Unbearable conditions not only drive teachers out of the profession but also make it difficult to attract people, compounding the already unmanageable workload for those who remain. This vicious circle quietly annihilates an important social right: that of education for all, not just the wealthy. 

This situation is by design. At both a federal and state level, Labor and Liberal governments have for decades starved public schools of resources, driven teachers to breaking point and, with this, incentivised families to enrol their kids in private schools. Data from the Australian Bureau of Statistics (ABS) released this year shows that the overall percent of students enrolled in public schools is at a record low, with private school enrolments growing at six times the rate of government schools. 

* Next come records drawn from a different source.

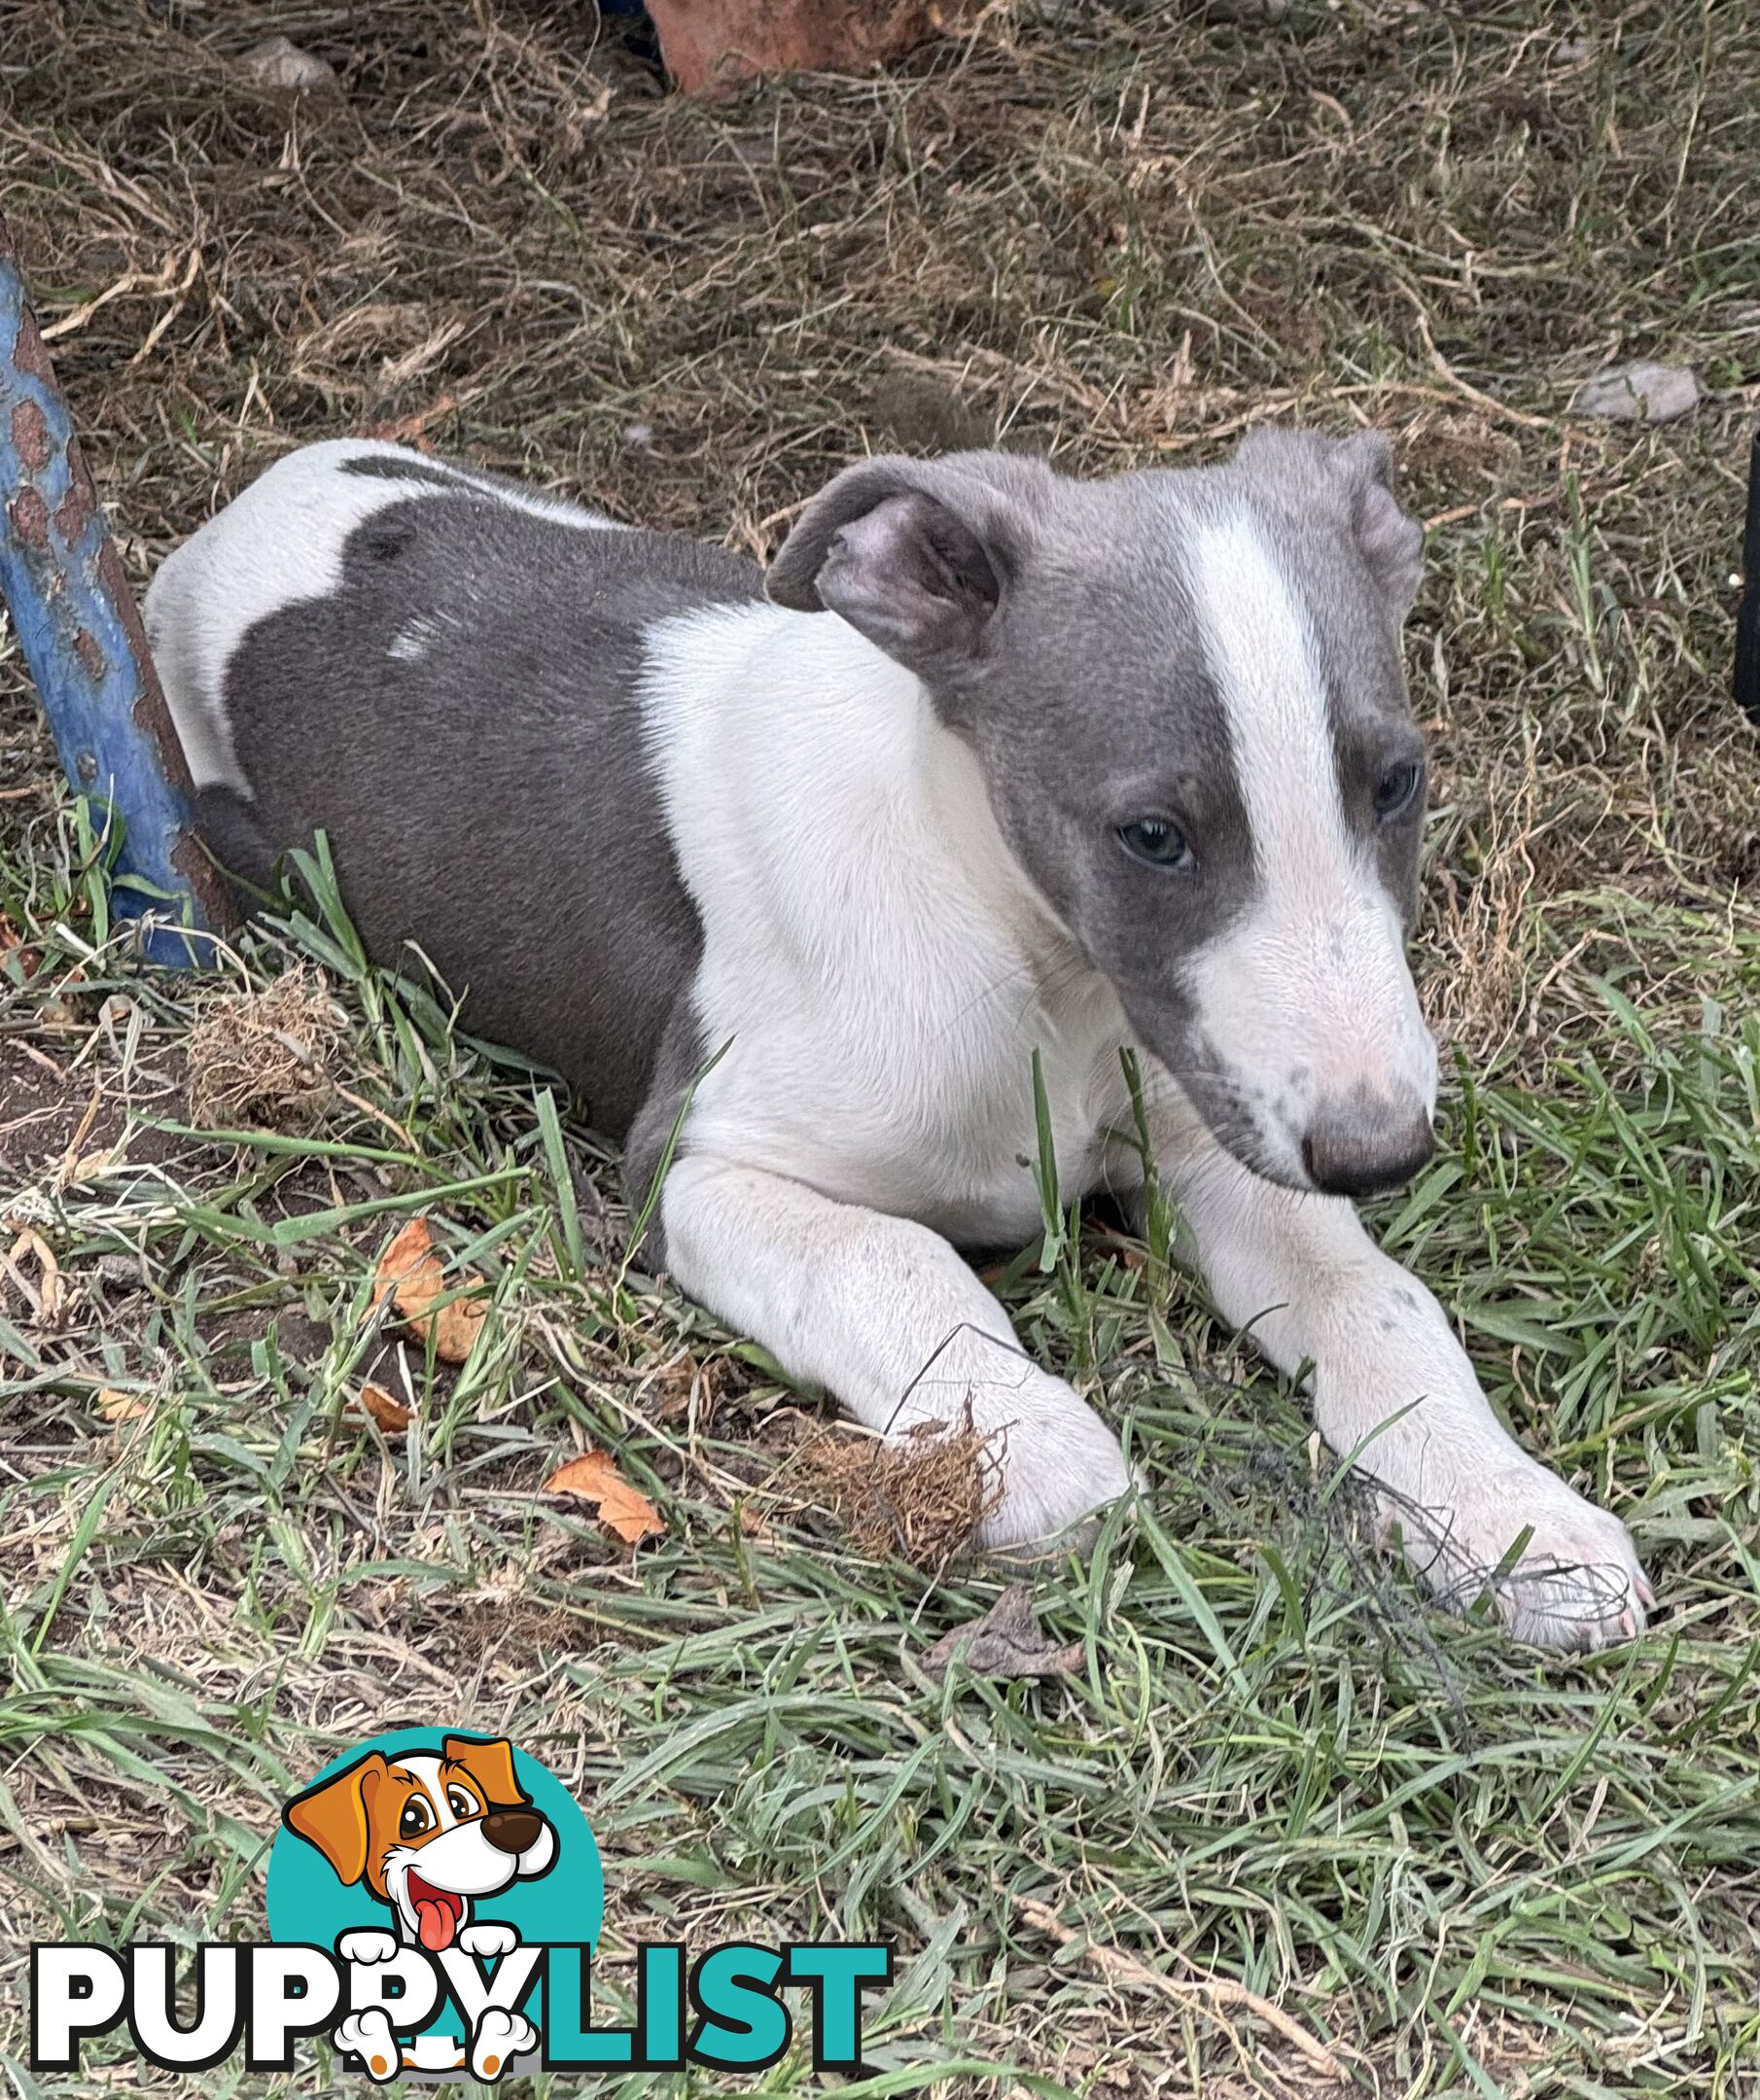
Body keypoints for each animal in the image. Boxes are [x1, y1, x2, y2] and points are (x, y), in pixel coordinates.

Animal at [148, 430, 1655, 1637]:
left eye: (1395, 783)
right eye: (1150, 836)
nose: (1380, 1152)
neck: (1032, 974)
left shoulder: (1217, 1127)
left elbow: (1377, 1306)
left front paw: (1508, 1514)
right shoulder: (700, 1161)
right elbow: (896, 1262)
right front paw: (1035, 1452)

Trevor Cobbold, convener of the organisation Save Our Schools, told the Guardian that the biggest factor driving the shift towards private schools is the funding gap. “Public schools”, he noted, simply “have far fewer human and material resources than over-funded private schools”. In this deteriorating situation, families with the economic means to do so are more likely to turn away from public schools, leading them to become understaffed and overworked ghettos for the most disadvantaged sections of society and most burnt-out teachers. 

Turning the tide on structural inequality in the education system won’t be easy. But Victorian teachers, who are set to strike on 24 March for better pay and conditions, provide some hope. Their response is not an individual “escape,” but a collective fight back that points the finger clearly at those responsible for the disastrous state of public schools today.


Maria Dabbas is a member of the Australian Education Union.